Joe & I (and others in our study group) have been trying to think of a good word to describe a study of scripture that looks at the differences in the genders and what it means to live in relation to the truth of gender, or to live in love. For now, we are using the word “amorous” – when we mean “looking at the truth of gender when studying texts.” Here are a few thoughts on Moses 4 from that perspective.
7 And he said unto the woman: Yea, hath God said—Ye shall not eat of every tree of the garden? (And he spake by the mouth of the serpent.)
Ye shall not eat of every tree – it seems inclusive, like he’s asking if they can’t eat of any of the trees, if God has said don’t eat from all of them. Has God said you can’t eat from every tree? He doesn’t say, “Has God not said ye shall eat of every tree of the garden?” either. How might this play into Badiou’s notions of male/female ways of thinking – the all and the not all? (From Lacan?) How would Satan mean this and how would Eve hear it?
8 And the woman said unto the serpent: We may eat of the fruit of the trees of the garden; 9 But of the fruit of the tree which thou beholdest in the midst of the garden, God hath said—Ye shall not eat of it, neither shall ye touch it, lest ye die.
Neither shall ye TOUCH it! Interesting! Why touch?
Ye shall die – ye will have to experience opposition, including death
The tree is set off as the one exception, the one thing outside the all.
10 And the serpent said unto the woman: Ye shall not surely die;
This is a lie. You will know opposition, but not that one? I realize opposition isn’t really mentioned in this version, though. Of course maybe he planned to get them to eat the tree of life right after?
11 For God doth know that in the day ye eat thereof, then your eyes shall be opened, and ye shall be as gods, knowing good and evil.
12 And when the woman saw that the tree was good for food, and that it became pleasant to the eyes, and a tree to be desired to make her wise, she took of the fruit thereof, and did eat, and also gave unto her husband with her, and he did eat.

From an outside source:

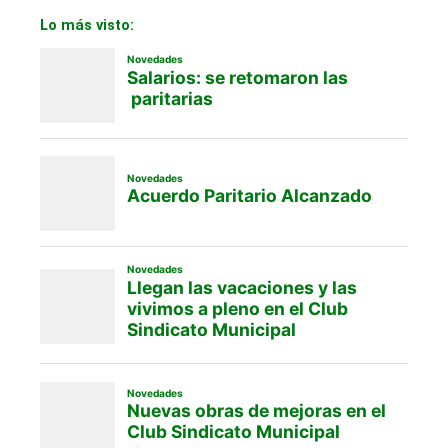
Lo más visto:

This seems to be the first positive thing she has heard about the tree. Suddenly she realized it wasn’t poison or something – it was good for food, or actually edible!
It became pleasant to the eyes – had it seemed ugly before, since it meant death? Or did they think in those sorts of terms yet? Does it become pleasant, let’s see, pleasing, to the eyes, since it is good for food, or because of the next phrase: make her wise?

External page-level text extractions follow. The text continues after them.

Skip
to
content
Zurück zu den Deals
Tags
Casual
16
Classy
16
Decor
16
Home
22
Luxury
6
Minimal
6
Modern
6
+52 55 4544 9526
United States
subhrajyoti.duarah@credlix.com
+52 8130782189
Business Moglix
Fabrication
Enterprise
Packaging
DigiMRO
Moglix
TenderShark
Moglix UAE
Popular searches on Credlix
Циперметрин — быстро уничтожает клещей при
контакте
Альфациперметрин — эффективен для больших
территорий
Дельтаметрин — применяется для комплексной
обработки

A tree to be desired to make her wise – “A tree to be desired” – is this a desiring to desire? Is she taking up Satan’s desire? He presents it as desirable and she gives in?
She took the fruit – touched it and ate.
For God doth know – why pin this on God? Why bring Him up?
The trees seemed to be under categories of “eat” and “don’t eat” – or “food” and “not food.” Now that distinction is changed for her. Now they all become “food” and she has to decide what to do. The “not all” has become an “all” suddenly.